GM maize

Monsanto has scrapped plans to sell its insect-resistant maize in France, in a move seen by commentators as a second blow for GM crops in Europe within a week.

The announcement comes after Germany’s BASF said last week it would move its GM development plant science research from Europe to the US.

Monsanto said it would not resume sales of MON810, a maize genetically modified to improve pest resistance, despite a French court ruling in November that overturned a 2008 government ban on its sale.

However, despite the court’s decision to annul the ban after finding it had not produced enough evidence that MON810 posed a significant risk to health or the environment, the French government insisted earlier this month it would not allow the cultivation of the biotech maize.

Backed by President Sarkozy, the French government first banned MON810 in 2008 as a “serious risk to the environment”. The crop is genetically modified to produce toxins that kill insects.

Five other EU countries – Germany, Greece, Austria, Luxemburg and Hungary – also ban MON810 cultivation.

Now Monsanto has announced that it would not be selling seeds for MON810 in France this year.

“Monsanto considers that favourable conditions for the sale of the MON810 in France in 2012 and beyond are not in place,” the US biotech company said in a statement.

Mark Buckingham, spokesman for Monsanto UK, said that Monsanto had not sold MON810 seed in France since spring 2007, almost five years ago. The last field trials were in 2008.

“For 2012 and in the foreseeable future Monsanto has no plans to sell MON810 in France, unless both French farmers and the French government support sales,” he said.

“Monsanto invests to offer GM traits wherever a choice of GM has broad support among farmers and government, leading to a stable business and regulatory environment for innovation.

“This is not the case in France at this time. Until France has a stable business and regulatory environment based on sound science, commercialising GM technology is not practical for Monsanto.”

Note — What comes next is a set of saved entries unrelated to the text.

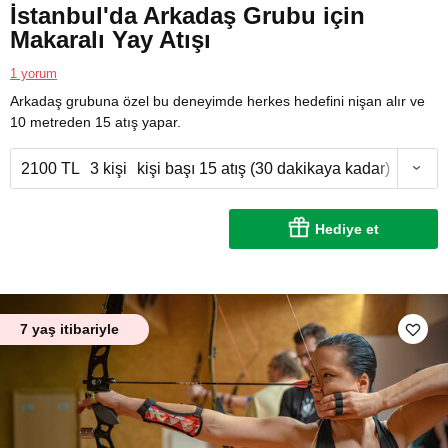
İstanbul'da Arkadaş Grubu için
Makaralı Yay Atışı
1 yorum
Arkadaş grubuna özel bu deneyimde herkes hedefini nişan alır ve
10 metreden 15 atış yapar.
2100 TL
3 kişi
kişi başı 15 atış (30 dakikaya kadar)
Hediye et
7 yaş itibariyle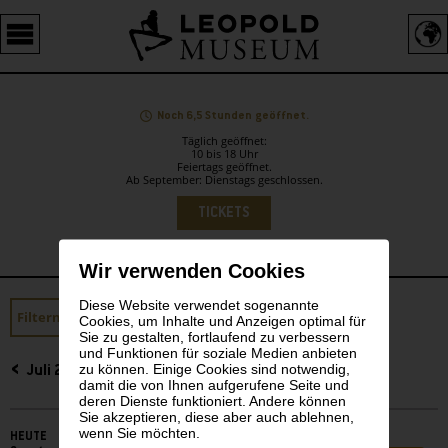
Barrierefreie
Bedienung
der
Webseite
Noch 6,5 Stunden geöffnet.
Täglich geöffnet:
10 bis 18 Uhr
Feiertags geöffnet.
Ab September: Dienstags geschlossen.
Sprachauswahl
TICKETS
Wir verwenden Cookies
Diese Website verwendet sogenannte
Sidebar
Filtern
Spezialführung
Cookies, um Inhalte und Anzeigen optimal für
Sie zu gestalten, fortlaufend zu verbessern
und Funktionen für soziale Medien anbieten
zu können. Einige Cookies sind notwendig,
Juli 2026
damit die von Ihnen aufgerufene Seite und
deren Dienste funktioniert. Andere können
Sie akzeptieren, diese aber auch ablehnen,
wenn Sie möchten.
HEUTE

The statement follows protests from anti-GM protesters outside a shareholders meeting at one of Monsanto’s plants in southwestern France on Tuesday (24 January).

The activists claimed that Monsanto was about to sell MON810 to French farmers ahead of spring sowings, whereas the US company said GM seeds stored at its French plants were aimed at export markets.

Consumers in France, the EU’s largest grain producer, are strongly opposed to GM crops, which are widely grown in countries such as the US and Brazil, but not in the UK.

Anti-GM campaigners said they were pleased with the decision.

GM Freeze campaign director Pete Riley said: This is yet another indication that science underpinning the EU approvals process does not have the confidence of most citizens.”